The influence of that thinking on the automotive world will take years to fully land the same way it took years to understand how deeply the iPhone had changed everything. But the direction it points is clear: design thinking, intentionality, and the willingness to make something genuinely considered rather than just technically impressive, is the differentiator. Now, as in the consumer device world, as in software, as everywhere else that craft is being squeezed out.
Two Bets. One Designer. What Comes Next.Jony Ive has now placed two of the most interesting bets in product design simultaneously.
One is an AI device that wants to reduce our dependence on screens in an era when screens are still winning. The other is a Ferrari for people who have always bought Ferraris for the one thing it no longer has.
Both of these could fail. Both of them could change the category they land in. Both of them are being approached with a seriousness and intention that is becoming increasingly rare — and increasingly obvious in a world where most products are built to ship, not to last.
Whether people buy the Luce because of Jony Ive, or because it is a Ferrari, or because it is something they have never quite seen before, is a question I genuinely do not know the answer to. I am curious how many existing Ferrari owners will add one to their collection versus how many new buyers it attracts. I am curious whether the Luce becomes the moment Ferrari either expands its world or accidentally narrows it.
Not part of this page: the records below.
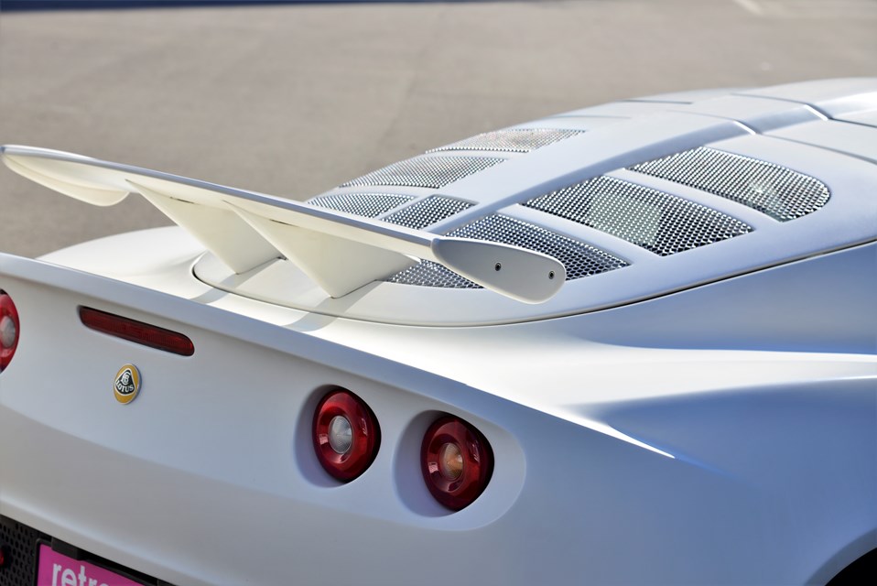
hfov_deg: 19.4
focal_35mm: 105
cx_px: 438
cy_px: 293
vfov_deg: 13.1
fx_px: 2559
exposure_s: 1/160
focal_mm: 105
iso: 100
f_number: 8
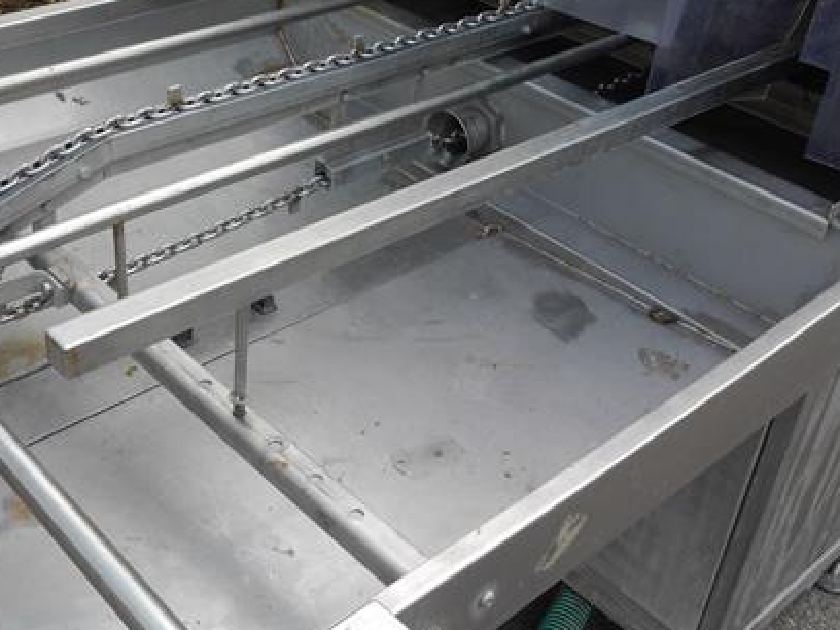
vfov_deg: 30.8
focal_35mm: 47
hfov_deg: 40.2
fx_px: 1141
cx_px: 330
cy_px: 249
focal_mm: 15
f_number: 5.6
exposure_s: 1/320
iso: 160
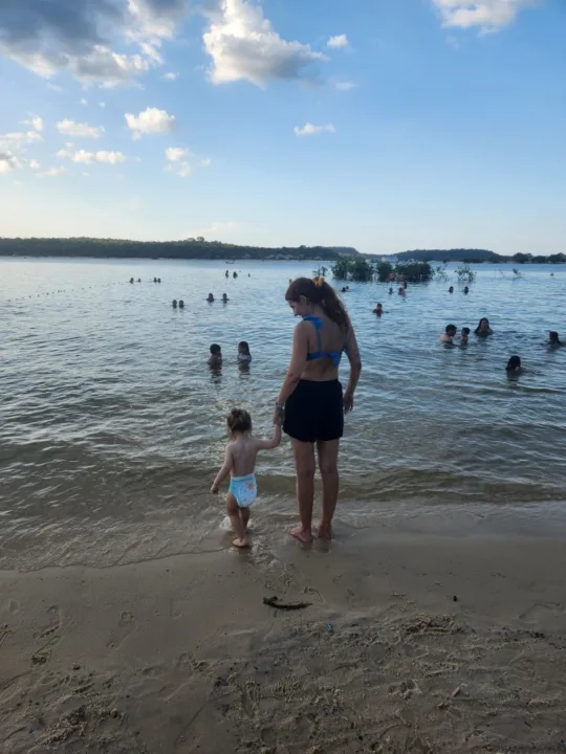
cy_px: 377
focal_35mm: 23
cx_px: 283
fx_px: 501
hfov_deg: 58.9
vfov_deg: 73.9
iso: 20
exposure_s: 1/720
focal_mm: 5.4
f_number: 1.8
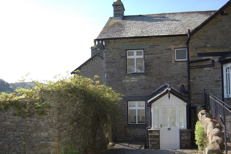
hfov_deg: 60.3
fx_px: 199
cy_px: 79
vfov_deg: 42.3
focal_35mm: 31
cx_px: 117
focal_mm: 20
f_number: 4
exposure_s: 1/500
What I am not curious about is whether any of this will matter to the industry. It already does.
The next chapter of Jony Ive’s design influence has begun. And whether the Luce and the OpenAI device succeed or stumble, the standard they are being held to the quality of thinking behind them, the intentionality of the craft is the kind of standard the whole industry needs more of right now.
We will know soon enough if the world is ready.